The quick solution could be like this: add to MIOpen an env var that enables logging of PerfConfigs in MLIR solvers. Use log level 4 (Warning). Logging should happen in GetSolution(). Use that var in your script. Recommended name for var: MIOPEN_DEBUG_CONV_MLIR_LOG_TUNING_CONFIGS. Please try and let me know if it works for you.

atamazov commented 2 years ago

@jerryyin

This is a usability ticket

I think this is about debugging.

jerryyin commented 2 years ago

The Driver is unaware of tuning, so this won't help. However exporting MIOPEN_LOG_LEVEL=6 (or even MIOPEN_LOG_LEVEL=5) is often enough to identify the failing TuningConfig.

Hmmm that's right, I just realized that perf_config is an MIOpen internal thing, and that MIOpenDriver only call MIOpen API like a standalone application.

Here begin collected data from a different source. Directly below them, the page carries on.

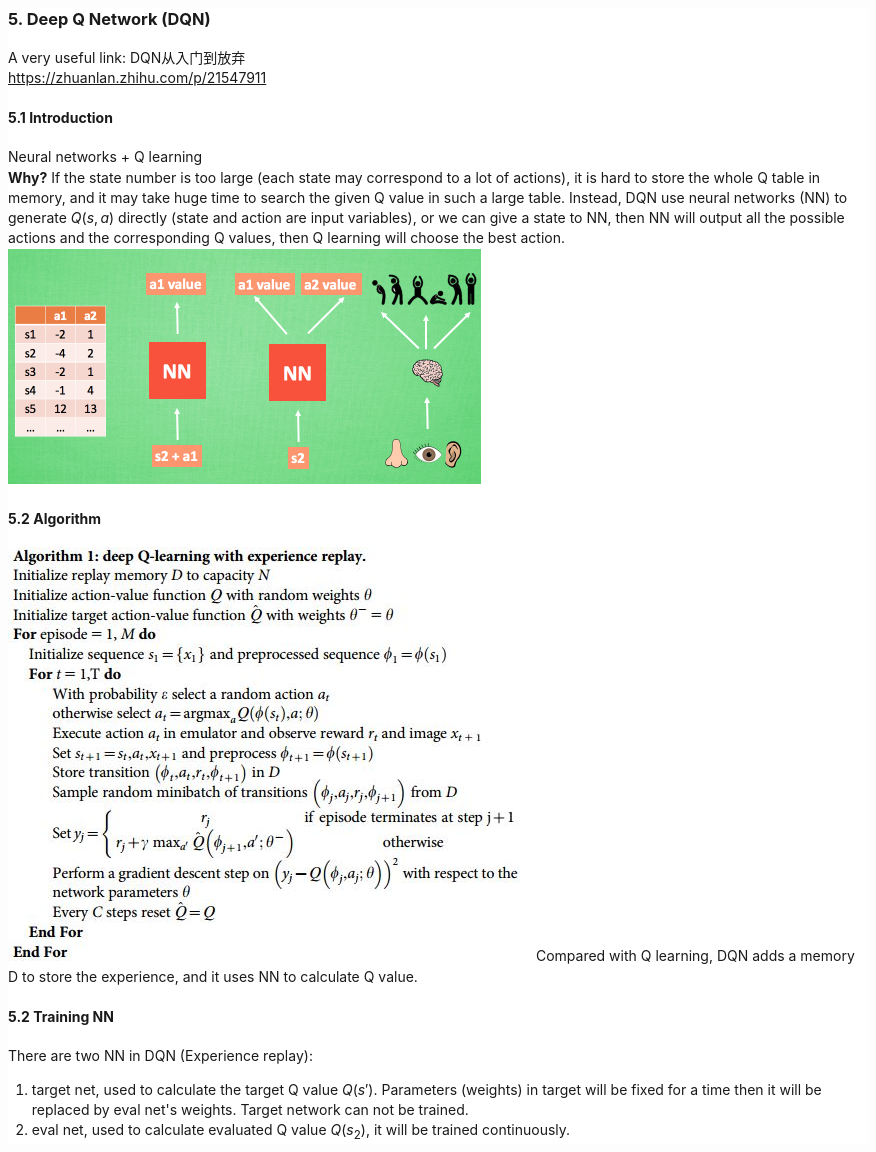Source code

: ### 5. Deep Q Network (DQN)
A very useful link: DQN从入门到放弃  
https://zhuanlan.zhihu.com/p/21547911
#### 5.1 Introduction
Neural networks + Q learning  
__Why?__ If the state number is too large (each state may correspond to a lot of actions), it is hard to store the whole Q table in memory, and it may take huge time to search the given Q value in such a large table.
Instead, DQN use neural networks (NN) to generate $Q(s,a)$ directly (state and action are input variables), or we can give a state to NN, then NN will output all the possible actions and the corresponding Q values, then Q learning will choose the best action. 
![DQN](./images/MorvalTutorials/DQN.png)

#### 5.2 Algorithm
![DQN_algorithm](./images/MorvalTutorials/DQN_algorithm.jpg)
Compared with Q learning, DQN adds a memory D to store the experience, and it uses NN to calculate Q value.
#### 5.2 Training NN
There are two NN in DQN (Experience replay):  
1. target net, used to calculate the target Q value $Q(s')$. Parameters (weights) in target will be fixed for a time then it will be replaced by eval net's weights. Target network can not be trained.
2. eval net, used to calculate evaluated Q value $Q(s_2)$, it will be trained continuously.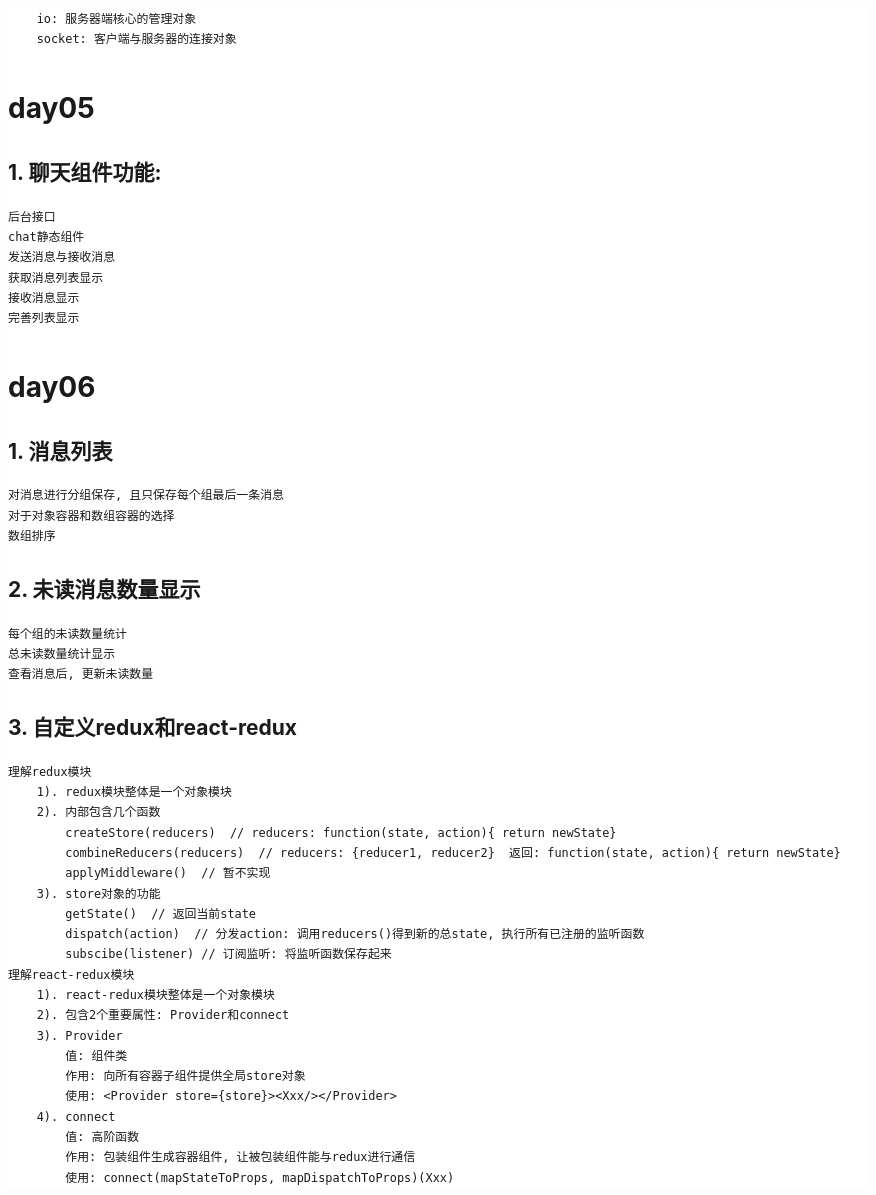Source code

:         io: 服务器端核心的管理对象
        socket: 客户端与服务器的连接对象

# day05
## 1. 聊天组件功能:
    后台接口
    chat静态组件
    发送消息与接收消息
    获取消息列表显示
    接收消息显示
    完善列表显示

# day06
## 1. 消息列表
    对消息进行分组保存, 且只保存每个组最后一条消息
    对于对象容器和数组容器的选择
    数组排序
    
## 2. 未读消息数量显示 
    每个组的未读数量统计
    总未读数量统计显示
    查看消息后, 更新未读数量

## 3. 自定义redux和react-redux
	理解redux模块
	    1). redux模块整体是一个对象模块
	    2). 内部包含几个函数
	        createStore(reducers)  // reducers: function(state, action){ return newState}
	        combineReducers(reducers)  // reducers: {reducer1, reducer2}  返回: function(state, action){ return newState}
	        applyMiddleware()  // 暂不实现
	    3). store对象的功能
	        getState()  // 返回当前state
	        dispatch(action)  // 分发action: 调用reducers()得到新的总state, 执行所有已注册的监听函数
	        subscibe(listener) // 订阅监听: 将监听函数保存起来
	理解react-redux模块
		1). react-redux模块整体是一个对象模块
		2). 包含2个重要属性: Provider和connect
		3). Provider
			值: 组件类
			作用: 向所有容器子组件提供全局store对象
			使用: <Provider store={store}><Xxx/></Provider>
		4). connect
			值: 高阶函数
			作用: 包装组件生成容器组件, 让被包装组件能与redux进行通信
			使用: connect(mapStateToProps, mapDispatchToProps)(Xxx)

I think this is about debugging.

Updated the ticket description.

...add to MIOpen an env var that enables logging of PerfConfigs in MLIR solvers...

This seems like a reasonable way to do it. Once it is done, I believe the behavior will be:

Since this isn't the highest priority thing, I am placing it in my back burner for now.

ppanchad-amd commented 5 months ago

@jerryyin Has this been resolved with latest ROCm 6.0.2 (HIP 6.0.32831)? Thanks!